Música

Premios Juventud 2026: novo palco na Espanha, os mesmos vencedores de sempre

Alice Lange

O que mais chama a atenção no Premios Juventud deste ano é onde aconteceu, não quem ganhou. Pela primeira vez, os prêmios de música jovem da Univision arrumaram as malas e cruzaram o Atlântico, realizando sua gala na costa mediterrânea do sul da Espanha, em vez das arenas da Flórida onde a franquia cresceu. Para uma marca construída sobre a identidade latina nos EUA, isso é uma declaração sobre onde a música em espanhol acredita que seu futuro está agora.

E ainda assim, ao ver os troféus sendo entregues, você poderia ser perdoado por pensar que nada mudou. Os nomes chamados ao palco de Marbella foram os mesmos nomes que dominam todas as playlists, todos os cartazes de festivais, todas as outras premiações latinas. O local é novo. O círculo de vencedores não.

Bad Bunny levou Artista Masculino e Melhor Turnê. Shakira levou Artista Feminina e Melhor Música Pop, ao lado de Alejandro Sanz. Karol G levou Álbum do Ano por Tropicoqueta. Bizarrap levou Produtor do Ano e uma parte de Melhor Faixa Urbana. Quatro artistas — indiscutivelmente os quatro maiores motores comerciais do gênero — absorveram as categorias principais da noite entre si. Isso não é um retrato do que há de novo na música latina; é um retrato das paradas.

Esta é a tensão que um show votado pelos fãs nunca consegue escapar completamente. Quando a votação é decidida por cliques, um prêmio tende a ir para quem já tem o maior alcance, e o alcance se acumula. Enquanto isso, os artistas mais novos ganham seu próprio espaço — os prêmios Nova Geração, onde Aria Vega, Santos Bravos e Omar Camacho foram coroados — isolados em uma categoria de berçário em vez de serem soltos para competir pelas abertas. A descoberta é celebrada e silenciosamente colocada em quarentena.

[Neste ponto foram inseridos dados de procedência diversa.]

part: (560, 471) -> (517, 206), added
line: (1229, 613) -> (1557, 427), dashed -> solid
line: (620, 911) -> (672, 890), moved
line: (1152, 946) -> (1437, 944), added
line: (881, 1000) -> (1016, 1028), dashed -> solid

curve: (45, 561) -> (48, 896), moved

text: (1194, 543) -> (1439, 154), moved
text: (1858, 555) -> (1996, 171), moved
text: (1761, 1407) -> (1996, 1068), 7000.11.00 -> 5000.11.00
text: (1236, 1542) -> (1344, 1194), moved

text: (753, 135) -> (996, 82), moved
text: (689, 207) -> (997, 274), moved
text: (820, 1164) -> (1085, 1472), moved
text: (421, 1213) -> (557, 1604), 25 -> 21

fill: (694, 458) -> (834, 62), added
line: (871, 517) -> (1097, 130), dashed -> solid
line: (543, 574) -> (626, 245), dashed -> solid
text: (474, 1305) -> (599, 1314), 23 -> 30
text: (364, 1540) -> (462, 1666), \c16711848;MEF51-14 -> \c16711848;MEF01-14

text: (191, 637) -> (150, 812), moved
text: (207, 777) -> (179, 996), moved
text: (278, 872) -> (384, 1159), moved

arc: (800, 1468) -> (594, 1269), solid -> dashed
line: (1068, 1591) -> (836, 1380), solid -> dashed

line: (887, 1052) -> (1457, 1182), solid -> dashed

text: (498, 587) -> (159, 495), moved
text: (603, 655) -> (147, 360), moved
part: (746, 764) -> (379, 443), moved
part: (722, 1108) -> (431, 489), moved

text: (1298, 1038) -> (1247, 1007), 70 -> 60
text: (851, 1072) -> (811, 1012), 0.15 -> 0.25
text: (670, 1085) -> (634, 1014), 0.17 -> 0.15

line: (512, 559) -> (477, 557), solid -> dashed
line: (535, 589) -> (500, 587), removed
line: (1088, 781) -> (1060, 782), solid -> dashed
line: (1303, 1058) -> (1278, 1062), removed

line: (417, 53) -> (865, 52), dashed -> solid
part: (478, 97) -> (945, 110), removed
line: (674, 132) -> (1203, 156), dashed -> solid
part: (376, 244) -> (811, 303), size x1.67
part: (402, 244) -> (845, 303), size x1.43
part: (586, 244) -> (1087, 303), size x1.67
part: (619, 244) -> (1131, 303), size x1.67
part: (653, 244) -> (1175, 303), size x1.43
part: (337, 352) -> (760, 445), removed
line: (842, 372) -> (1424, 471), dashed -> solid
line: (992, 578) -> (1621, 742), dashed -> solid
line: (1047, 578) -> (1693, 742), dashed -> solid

A realocação se lê da mesma forma: como lógica de mercado. O PJ Fest, a semana de shows e ativações de criadores que alimenta a gala, ainda ocorreu em Houston, Miami e Los Angeles; o público americano permaneceu exatamente onde estava. Foi o palco dos troféus que embarcou no avião, aterrissando em um país onde o reggaeton e o urbano agora lotam estádios e onde o mercado espanhol se tornou um dos mais lucrativos do mapa fora da América Latina. Intitulado “Conéctate al Vibe”, uma celebração da juventude, é também a Univision seguindo o dinheiro para a Europa.

Nada disso diminuiu o brilho da noite. Quevedo transformou seu show em uma homenagem às Ilhas Canárias, passando por “Columbia” e “Al Golpito” antes de Elvis Crespo aparecer para “La Graciosa”. Farruko, Juan Magán e DJ Rous abriram a noite com “Marbella Nights”, o hino oficial da cerimônia, ligando o show ao seu novo lar. Marc Anthony recebeu um reconhecimento especial, entregue a ele por Ángela Aguilar e Christian Nodal. E Romeo Santos e Prince Royce saíram com três troféus tropicais entre eles, parte de uma noite em que a bachata dominicana, o dembow e o tropical deixaram uma das marcas mais profundas na votação.

Para registro, a logística: a vigésima terceira edição, apresentada por Alejandra Espinoza, Clarissa Molina e Jesús Vázquez no auditório Starlite, teve 338 indicados em 50 categorias. Carín León liderou todo o campo com nove indicações e venceu Melhor Álbum de Música Mexicana por Palabra de to’s; Aitana levou Melhor Álbum Pop por Cuarto azul, Young Miko levou Melhor Álbum Urbano por Do Not Disturb, e Cazzu venceu Melhor Música de Cumbia com “Con Otra”.

O show provou que a música latina pode lotar uma sala europeia em uma quinta-feira à noite, e que seu centro de gravidade está realmente se deslocando para o leste. O que não provou é que sua maior plataforma ainda pode surpreender alguém — que quando os envelopes são abertos, eles dirão um nome que o algoritmo já não tenha tornado famoso.